Mr. CAPEHART. Well it seems to me our exemption covers that and eliminates that. It may be it could be changed and simply say that the record cannot be played or the perforated roll cannot be played except when it is going to be heard within, as I described a minute ago, the four walls of the space where it is located, and there could not be any rebroadcasting of it. You see what I mean.

Mr. LANHAM. Of course they made the statement they had been played in a picture show, or something, right across the street from them, where they would be within the four walls.

Mr. CAPEHART. We admit that is perhaps detrimental to their business and there is no question but what it should be stopped. Mr. LANHAM. I am sure it would be detrimental.

Mr. CAPEHART. But in stopping some of those things that are bad-and they are bad-let us not pass a law that will put out of business or inconvenience the general public, or our industry, when we really are innocent in the whole transaction.

Mr. LANHAM. Surely.

Mr. CAPEHART. That is our position.

Mr. LANHAM. From the testimony that has been before us, I am sure the Society have had no disposition to try to charge the little fellow who really was not making a profit out of his music, but was using it purely incidentally, and the committee I am sure has no disposition in the world to be otherwise than fair to your industry. But I am just thinking if that proposition in principle, of paying it at the source, were carried all along the way, the radio people, for instance, could use phonograph records.

Mr. CAPEHART. You have to cover that; it has to be protected.

Mr. COLDEN. In view of the statements you made that the royalty should be paid at the source and in view of the fact that in the case of the phonograph Congress passed a law fixing an arbitrary price of 2 cents a record, which I assume was based upon the general use of the record in the home at that time, why should not a firm like yours that uses these records for profit pay an increased royalty, say, of 50 cents or a dollar a record that is used where you derive a profit from it, or say $50 or $100 per radio broadcasting station that uses that record?
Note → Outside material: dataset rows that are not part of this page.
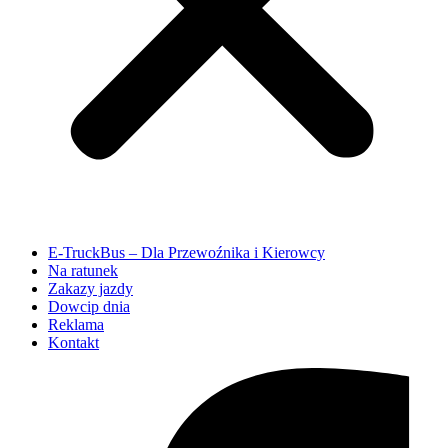
E-TruckBus – Dla Przewoźnika i Kierowcy
Na ratunek
Zakazy jazdy
Dowcip dnia
Reklama
Kontakt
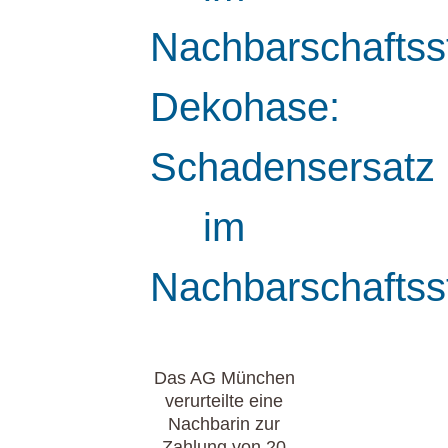
Nachbarschaftsst
Dekohase:
Schadensersatz
im
Nachbarschaftsst
Das AG München
verurteilte eine
Nachbarin zur
Zahlung von 20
Is it not very unfair that the author and publisher receive but 2 cents for a record which is based upon the assumption that the record was going to be used practically and exclusively in the home?

Mr. CAPEHART. That is partially true; but the law must have recognized that records were going to be used in public places in this secondary and incidental users music in 1909; otherwise the exemption would not have said "coin-controlled" and given them that exemption. But we are in sympathy and in accord with your thoughts. Mr. COLDEN. What would you consider a reasonable amount for a royalty on a record that you use for profit?

Mr. CAPEHART. Let me say this: We do not manufacture records; we do not sell records.

Mr. COLDEN. But you use records?

Mr. CAPEHART. No members of our association use records. We manufacture these devices and sell them.